If this applies to you, here are the steps you should take:
- Register with your local county health department and follow instructions for symptom monitoring:
- Notify us:
- Employees: Contact your manager
- Faculty members and providers: Contact your department administrator or chair
- Students: Contact your campus student health center:
- UNL: 402.472.5000
- UNO: 402.554.2374
- UNMC: 402.559.5158
- During self-quarantine, if you experience a fever or respiratory symptoms, contact your county health department for further instruction
- Receive authorization to return to work or class if you do not develop symptoms during your 14-day quarantine:
- Employees, faculty members or providers: Contact Nebraska Medicine Employee Health at 402.552.3563
- Students: Contact your campus student health center
- UNL: 402.472.5000
- UNO: 402.554.2374
- UNMC: 402.559.5158
- At the conclusion of the 14 day self-quarantine period, if you are symptom free and have checked in with Employee Health or Student Health, you will be welcomed back to your usual position and accustomed duties.
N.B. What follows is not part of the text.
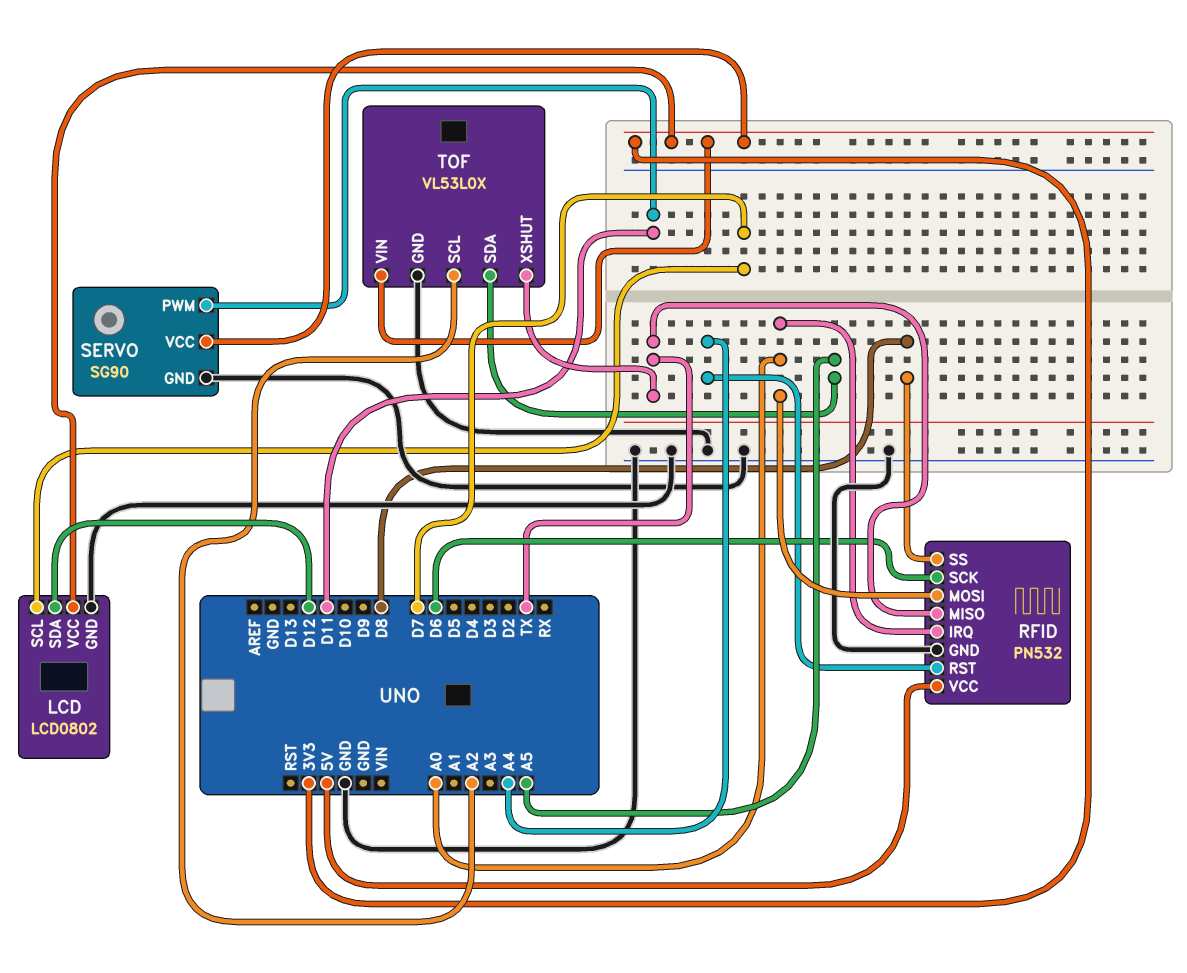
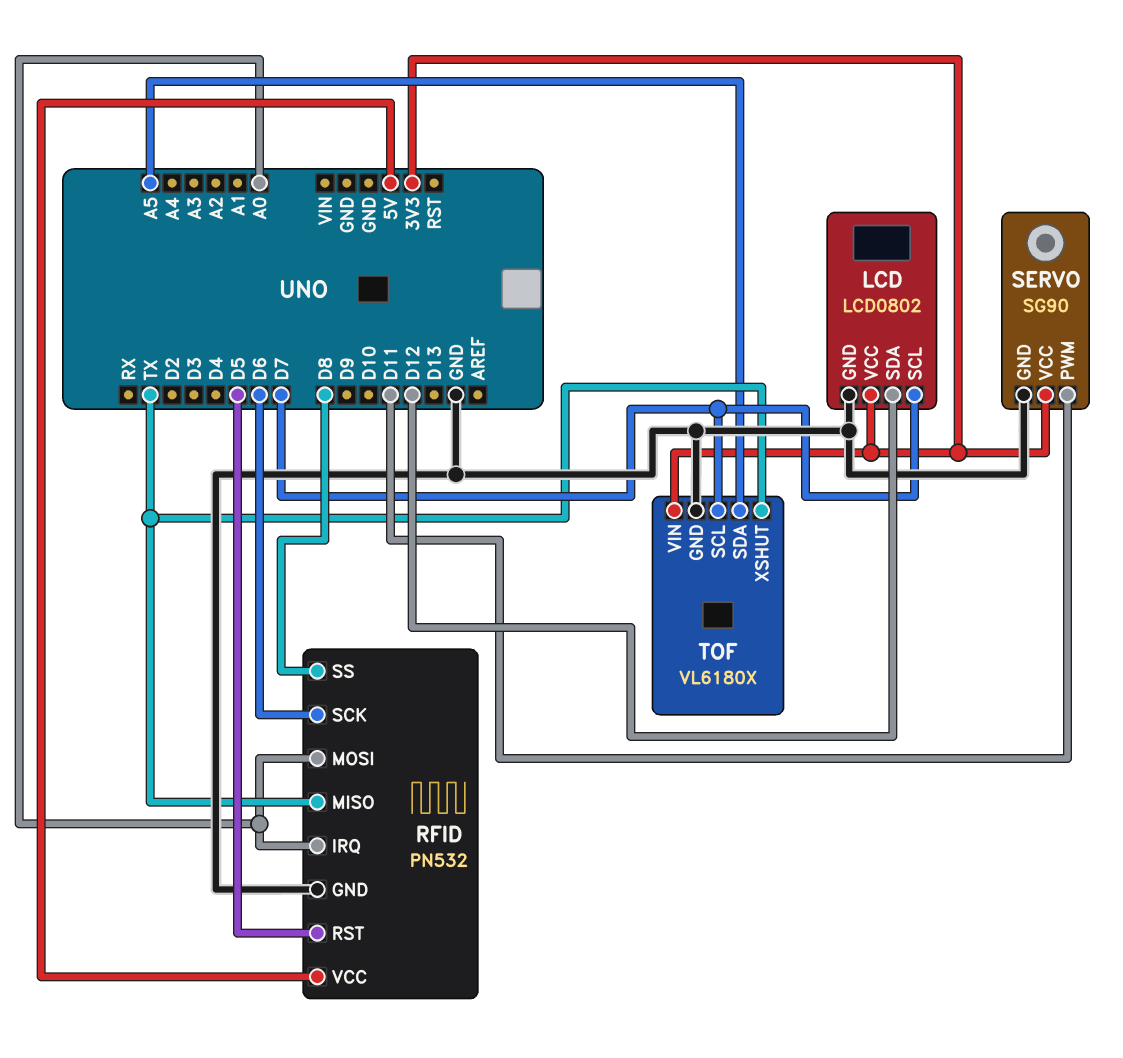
RFID pin RST: A4 -> D5
TOF: VL53L0X -> VL6180X
TOF pin SCL: A2 -> D7

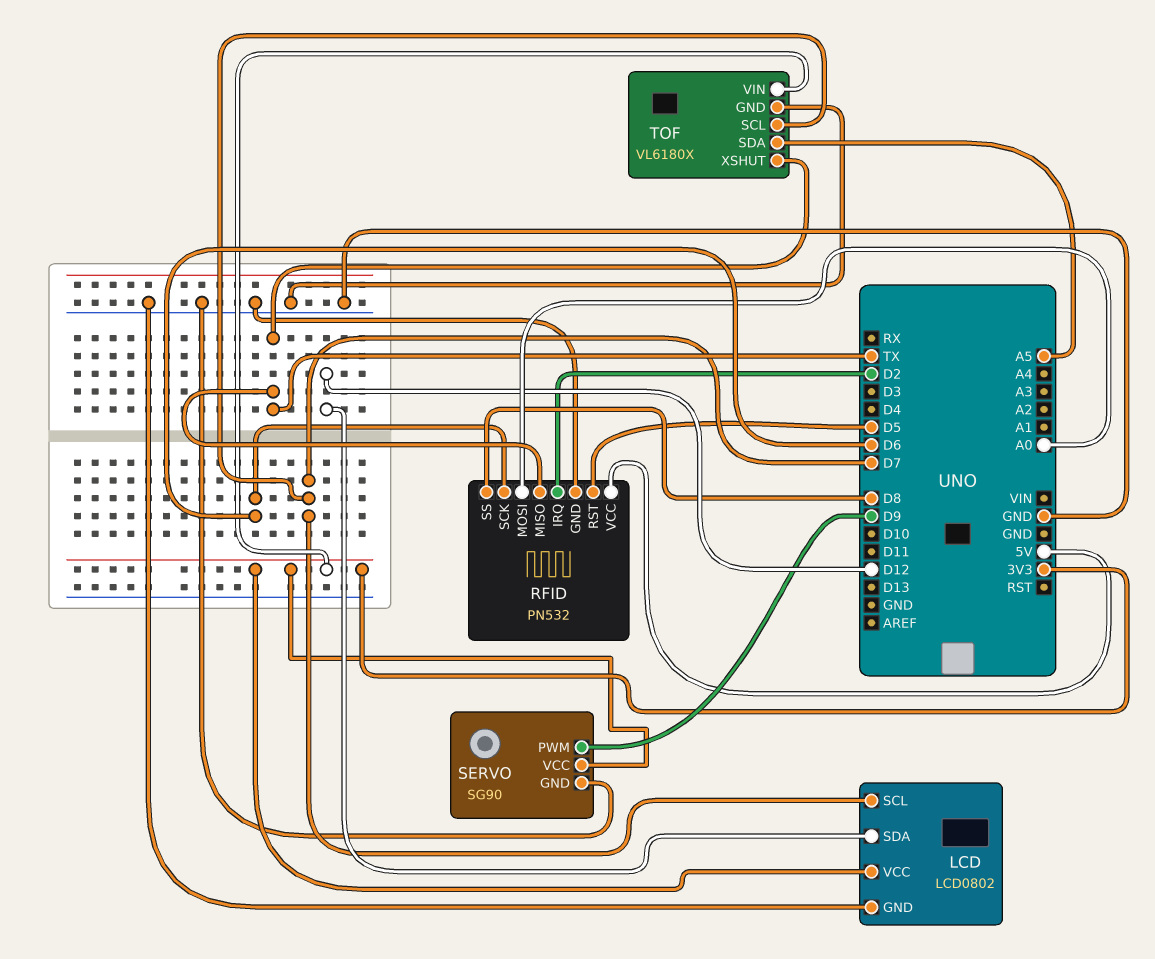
RFID pin IRQ: A0 -> D2
SERVO pin PWM: D11 -> D9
If there is an outbreak in Nebraska, what would the health system do? Do they have enough masks and hospital beds for patients?
We plan and prepare for these types of events. We have been reviewing our organizational pandemic plan and meeting to address preparedness issues. Supplies and additional space for patients are at the top of our list of things we prepare for.
Could you evaluate the risk in Nebraska compared with other states in the United States?
At the present time, there are very few cases of the novel coronavirus in the U.S. The risk in the U.S. is low and the risk in Nebraska is even lower, as there are fewer travelers from China. Although the risk is low at this time, the situation is being monitored closely, and contingency plans have been formulated. The Nebraska Biocontainment Unit could serve as a referral site to care for patients who contract this virus. We expect that more cases will arise in the U.S., however, we do not yet know enough about the virus to predict how widely it will spread outside of China.
Compared with SARS, is this a bigger threat to the U.S.? And compared with flu, is COVID-19 more serious?
Based on current information, we think that this virus causes milder disease on average compared with SARS. However, the new coronavirus seems to be more readily spread from person-to-person than SARS. We anticipate more information from scientists and public health officials over the next few weeks that will help us understand the level of risk to the U.S. and other countries. However, we know that influenza is a danger every year, causing 35,000 deaths in an average season in the U.S. We’re currently experiencing a very active flu season, so it’s important to get your flu shot, stay home from work or school if you’re sick, avoid close contact with those who are sick, cover your cough or sneeze with a tissue and wash your hands frequently.
Are there additional resources for international students who may have a language or cultural barrier?
All health care facilities have interpreter services available if needed. The WHO website has information on the 2019 novel coronavirus available in Chinese.